Yeşil dönüşüm finansmanında belirsizlikler sürüyor

Aksoy, dünya genelinde şirketlerin yeşil dönüşüm süreçlerinde finansman zorluklarıyla karşılaştığını ifade ederek, “Özellikle ABD Başkanı Donald Trump’ın petrol tabanlı bir yaklaşım sergilemesi ve yeşil araçlara geçiş hedeflerinden vazgeçmiş olması motivasyon kırıcı etki yaratıyor.” şeklinde konuştu.

Şirketlerin sürdürülebilirlik yatırımları konusunda belirsizlik yaşadığını söyleyen Aksoy, yeşil dönüşümün hız kazanması için küresel ölçekte net politika ve teşvik mekanizmalarına ihtiyaç olduğunu vurguladı.

Şirketler 2025’te ılımlı büyüme bekliyor

YASED Başkanı Engin Aksoy, 275 üye şirketin CEO’larının katıldığı YASED PULSE anketinin sonuçlarını paylaştı. Aksoy, “Önümüzdeki yıl için ne beklediklerini sorduk. Anket sonuçlarına göre, 2025 yılı için şirketlerimizin genel olarak ılımlı bir büyüme beklentisi var. Döviz kurlarıyla ilgili endişeler biraz azalmış olsa da vergi yükü gibi konular gündemimizde önemli bir yer tutuyor.” dedi.

Şirketlerin mevcut ekonomik koşullar altında yatırım kararlarını daha stabil tutma eğiliminde olduklarını belirten Aksoy, “Ancak makroekonomik istikrarın sağlanması ve öngörülebilirliğin artması durumunda yatırımcı güveninin artacağı açıktır ve ülkemize 13,5 milyar dolarlık yeni yatırımlar gelebileceği üyelerimiz tarafından ifade edilmektedir.” diye konuştu.

Ankete katılan şirketlerin yüzde 48’inin önümüzdeki 6 ay içinde büyümeye devam edeceğini öngördüğünü belirten Aksoy, “Üyeler, 2024’te Türkiye’nin büyümesinin biraz daha az olacağını düşünürken, 2025’te CEO’larımız küresel ekonomiden daha hızlı büyüme beklediklerini ifade ettiler.
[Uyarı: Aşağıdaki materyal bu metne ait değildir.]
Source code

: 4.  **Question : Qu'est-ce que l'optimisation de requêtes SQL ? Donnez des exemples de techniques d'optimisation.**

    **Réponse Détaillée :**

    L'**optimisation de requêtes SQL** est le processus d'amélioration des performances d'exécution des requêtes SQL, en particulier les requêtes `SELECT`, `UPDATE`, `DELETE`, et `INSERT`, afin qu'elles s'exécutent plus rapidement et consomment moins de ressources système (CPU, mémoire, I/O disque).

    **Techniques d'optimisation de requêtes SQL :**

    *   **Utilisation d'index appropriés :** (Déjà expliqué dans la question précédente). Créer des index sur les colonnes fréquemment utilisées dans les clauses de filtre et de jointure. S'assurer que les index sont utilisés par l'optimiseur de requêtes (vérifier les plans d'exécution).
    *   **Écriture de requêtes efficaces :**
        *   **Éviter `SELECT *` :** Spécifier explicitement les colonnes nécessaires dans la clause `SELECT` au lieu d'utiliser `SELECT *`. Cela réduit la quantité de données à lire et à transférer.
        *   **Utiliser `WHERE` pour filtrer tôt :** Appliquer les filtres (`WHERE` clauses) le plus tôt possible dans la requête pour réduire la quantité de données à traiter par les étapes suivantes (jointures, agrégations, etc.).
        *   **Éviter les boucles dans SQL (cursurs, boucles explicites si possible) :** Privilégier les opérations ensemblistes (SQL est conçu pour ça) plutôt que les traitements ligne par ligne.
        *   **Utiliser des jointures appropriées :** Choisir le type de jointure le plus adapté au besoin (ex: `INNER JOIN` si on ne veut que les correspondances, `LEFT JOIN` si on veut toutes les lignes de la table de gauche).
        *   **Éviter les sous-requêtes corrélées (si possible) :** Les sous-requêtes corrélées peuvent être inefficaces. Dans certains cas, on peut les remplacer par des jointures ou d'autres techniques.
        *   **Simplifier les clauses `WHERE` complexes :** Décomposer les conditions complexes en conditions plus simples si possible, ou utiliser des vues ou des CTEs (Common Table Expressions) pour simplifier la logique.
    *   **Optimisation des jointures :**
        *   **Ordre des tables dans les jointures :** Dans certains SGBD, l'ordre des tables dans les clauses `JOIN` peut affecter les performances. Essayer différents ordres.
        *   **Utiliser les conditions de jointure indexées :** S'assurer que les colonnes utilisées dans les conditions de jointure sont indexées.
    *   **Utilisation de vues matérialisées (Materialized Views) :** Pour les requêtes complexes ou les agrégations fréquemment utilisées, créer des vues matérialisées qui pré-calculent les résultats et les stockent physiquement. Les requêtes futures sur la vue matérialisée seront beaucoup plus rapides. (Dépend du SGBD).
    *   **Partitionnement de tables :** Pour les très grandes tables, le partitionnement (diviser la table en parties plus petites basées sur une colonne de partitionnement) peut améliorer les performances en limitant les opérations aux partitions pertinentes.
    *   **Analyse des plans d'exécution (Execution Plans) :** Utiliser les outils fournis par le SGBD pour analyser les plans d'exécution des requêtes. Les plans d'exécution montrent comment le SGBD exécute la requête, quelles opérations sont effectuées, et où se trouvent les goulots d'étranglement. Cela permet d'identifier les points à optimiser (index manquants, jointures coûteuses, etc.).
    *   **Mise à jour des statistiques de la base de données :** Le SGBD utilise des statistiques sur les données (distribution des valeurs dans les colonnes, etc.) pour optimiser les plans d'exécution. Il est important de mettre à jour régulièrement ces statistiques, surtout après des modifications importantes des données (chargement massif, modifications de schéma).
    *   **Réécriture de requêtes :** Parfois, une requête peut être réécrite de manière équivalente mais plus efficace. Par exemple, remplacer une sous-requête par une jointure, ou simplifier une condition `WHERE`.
Yani, dünya genelinden daha fazla fakat geçmiş yıla göre daha düşük bir beklenti hakim.” şeklinde konuştu.

Türkiye uluslararası yatırımlardan daha fazla pay alabilir mi?

Türkiye’nin uluslararası yatırımları çekme potansiyelinin yüksek olduğunu belirten Aksoy, “Son 6 ayda dünya genelindeki yatırımlara bakıldığında Polonya, Romanya, Suudi Arabistan, Birleşik Arap Emirlikleri, Çin, Mısır, Hindistan ve İspanya gibi ülkelerden Türkiye’nin de pay alabileceğini düşünüyoruz.” dedi.
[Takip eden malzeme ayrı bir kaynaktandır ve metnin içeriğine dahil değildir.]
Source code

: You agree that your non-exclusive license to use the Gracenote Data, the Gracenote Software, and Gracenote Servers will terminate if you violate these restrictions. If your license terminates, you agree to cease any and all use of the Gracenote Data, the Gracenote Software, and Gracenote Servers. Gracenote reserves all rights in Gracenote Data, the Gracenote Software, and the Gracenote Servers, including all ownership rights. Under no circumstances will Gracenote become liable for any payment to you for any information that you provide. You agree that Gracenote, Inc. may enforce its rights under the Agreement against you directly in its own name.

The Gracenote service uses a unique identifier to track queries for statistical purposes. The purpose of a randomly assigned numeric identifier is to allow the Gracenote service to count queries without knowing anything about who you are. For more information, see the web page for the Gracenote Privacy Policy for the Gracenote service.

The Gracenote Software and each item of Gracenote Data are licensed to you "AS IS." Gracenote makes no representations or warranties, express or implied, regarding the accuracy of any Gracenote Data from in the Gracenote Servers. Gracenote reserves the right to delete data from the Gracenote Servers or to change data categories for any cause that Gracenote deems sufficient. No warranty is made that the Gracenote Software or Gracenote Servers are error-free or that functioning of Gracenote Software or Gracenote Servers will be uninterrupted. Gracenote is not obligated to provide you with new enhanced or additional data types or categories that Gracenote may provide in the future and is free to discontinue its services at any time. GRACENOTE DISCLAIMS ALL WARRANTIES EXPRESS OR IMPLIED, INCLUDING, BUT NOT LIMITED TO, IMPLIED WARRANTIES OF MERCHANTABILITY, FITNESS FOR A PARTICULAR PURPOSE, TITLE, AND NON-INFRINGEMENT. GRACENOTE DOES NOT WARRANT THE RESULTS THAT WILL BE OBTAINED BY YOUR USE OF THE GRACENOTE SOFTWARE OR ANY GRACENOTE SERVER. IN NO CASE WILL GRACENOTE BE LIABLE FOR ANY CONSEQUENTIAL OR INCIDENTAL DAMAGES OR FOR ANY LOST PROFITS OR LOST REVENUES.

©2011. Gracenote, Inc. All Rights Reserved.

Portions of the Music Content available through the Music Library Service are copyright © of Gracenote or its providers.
Geçmiş yıllarda Türkiye’nin rekabet gücü açısından maliyet avantajına sahip olduğunu ifade eden Aksoy, ancak bu avantajın zamanla azaldığını kaydetti. “Maliyet avantajında bir gerileme yaşandı ama uluslararası doğrudan yatırımları sadece maliyet avantajı ile çekmek doğru bir yaklaşım değil.” diye ekledi.